___ Data extract ___

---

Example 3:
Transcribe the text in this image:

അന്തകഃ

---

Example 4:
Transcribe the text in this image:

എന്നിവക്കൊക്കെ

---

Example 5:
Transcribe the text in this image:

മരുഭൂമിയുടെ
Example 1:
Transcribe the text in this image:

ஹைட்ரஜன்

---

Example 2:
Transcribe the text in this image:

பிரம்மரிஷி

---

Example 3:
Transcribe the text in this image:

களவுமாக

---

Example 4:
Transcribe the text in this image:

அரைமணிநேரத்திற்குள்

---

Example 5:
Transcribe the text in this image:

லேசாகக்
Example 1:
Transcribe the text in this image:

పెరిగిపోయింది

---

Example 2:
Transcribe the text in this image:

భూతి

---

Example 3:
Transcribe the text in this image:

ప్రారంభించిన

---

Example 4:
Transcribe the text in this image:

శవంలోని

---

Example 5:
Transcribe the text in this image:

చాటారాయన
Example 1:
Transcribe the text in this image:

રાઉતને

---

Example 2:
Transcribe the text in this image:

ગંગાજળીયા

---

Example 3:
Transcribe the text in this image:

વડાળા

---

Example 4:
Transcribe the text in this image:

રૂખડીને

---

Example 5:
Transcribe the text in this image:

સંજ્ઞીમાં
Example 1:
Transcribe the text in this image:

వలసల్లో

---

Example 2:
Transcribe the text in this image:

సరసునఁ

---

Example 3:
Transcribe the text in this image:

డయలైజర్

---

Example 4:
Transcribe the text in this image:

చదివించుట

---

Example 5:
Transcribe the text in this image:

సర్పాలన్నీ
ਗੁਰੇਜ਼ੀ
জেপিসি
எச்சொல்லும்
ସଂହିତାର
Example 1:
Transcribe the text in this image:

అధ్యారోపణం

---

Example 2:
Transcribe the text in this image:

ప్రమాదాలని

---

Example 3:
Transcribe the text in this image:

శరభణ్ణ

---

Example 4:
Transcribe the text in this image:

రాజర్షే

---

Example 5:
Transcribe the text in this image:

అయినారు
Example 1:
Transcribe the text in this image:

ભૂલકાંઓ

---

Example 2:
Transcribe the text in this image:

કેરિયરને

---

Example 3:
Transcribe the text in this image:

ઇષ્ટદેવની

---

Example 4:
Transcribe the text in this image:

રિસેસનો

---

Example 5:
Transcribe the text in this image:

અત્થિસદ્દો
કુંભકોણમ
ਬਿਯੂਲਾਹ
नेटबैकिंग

___

• [Goal of the exercise] Each line of the records should be repeated exactly as it stands.

• [Response area]
---

Example 3:
Transcribe the text in this image:

അന്തകഃ

---

Example 4:
Transcribe the text in this image:

എന്നിവക്കൊക്കെ

---

Example 5:
Transcribe the text in this image:

മരുഭൂമിയുടെ
Example 1:
Transcribe the text in this image:

ஹைட்ரஜன்

---

Example 2:
Transcribe the text in this image:

பிரம்மரிஷி

---

Example 3:
Transcribe the text in this image:

களவுமாக

---

Example 4:
Transcribe the text in this image:

அரைமணிநேரத்திற்குள்

---

Example 5:
Transcribe the text in this image:

லேசாகக்
Example 1:
Transcribe the text in this image:

పెరిగిపోయింది

---

Example 2:
Transcribe the text in this image:

భూతి

---

Example 3:
Transcribe the text in this image:

ప్రారంభించిన

---

Example 4:
Transcribe the text in this image:

శవంలోని

---

Example 5:
Transcribe the text in this image:

చాటారాయన
Example 1:
Transcribe the text in this image:

રાઉતને

---

Example 2:
Transcribe the text in this image:

ગંગાજળીયા

---

Example 3:
Transcribe the text in this image:

વડાળા

---

Example 4:
Transcribe the text in this image:

રૂખડીને

---

Example 5:
Transcribe the text in this image:

સંજ્ઞીમાં
Example 1:
Transcribe the text in this image:

వలసల్లో

---

Example 2:
Transcribe the text in this image:

సరసునఁ

---

Example 3:
Transcribe the text in this image:

డయలైజర్

---

Example 4:
Transcribe the text in this image:

చదివించుట

---

Example 5:
Transcribe the text in this image:

సర్పాలన్నీ
ਗੁਰੇਜ਼ੀ
জেপিসি
எச்சொல்லும்
ସଂହିତାର
Example 1:
Transcribe the text in this image:

అధ్యారోపణం

---

Example 2:
Transcribe the text in this image:

ప్రమాదాలని

---

Example 3:
Transcribe the text in this image:

శరభణ్ణ

---

Example 4:
Transcribe the text in this image:

రాజర్షే

---

Example 5:
Transcribe the text in this image:

అయినారు
Example 1:
Transcribe the text in this image:

ભૂલકાંઓ

---

Example 2:
Transcribe the text in this image:

કેરિયરને

---

Example 3:
Transcribe the text in this image:

ઇષ્ટદેવની

---

Example 4:
Transcribe the text in this image:

રિસેસનો

---

Example 5:
Transcribe the text in this image:

અત્થિસદ્દો
કુંભકોણમ
ਬਿਯੂਲਾਹ
नेटबैकिंग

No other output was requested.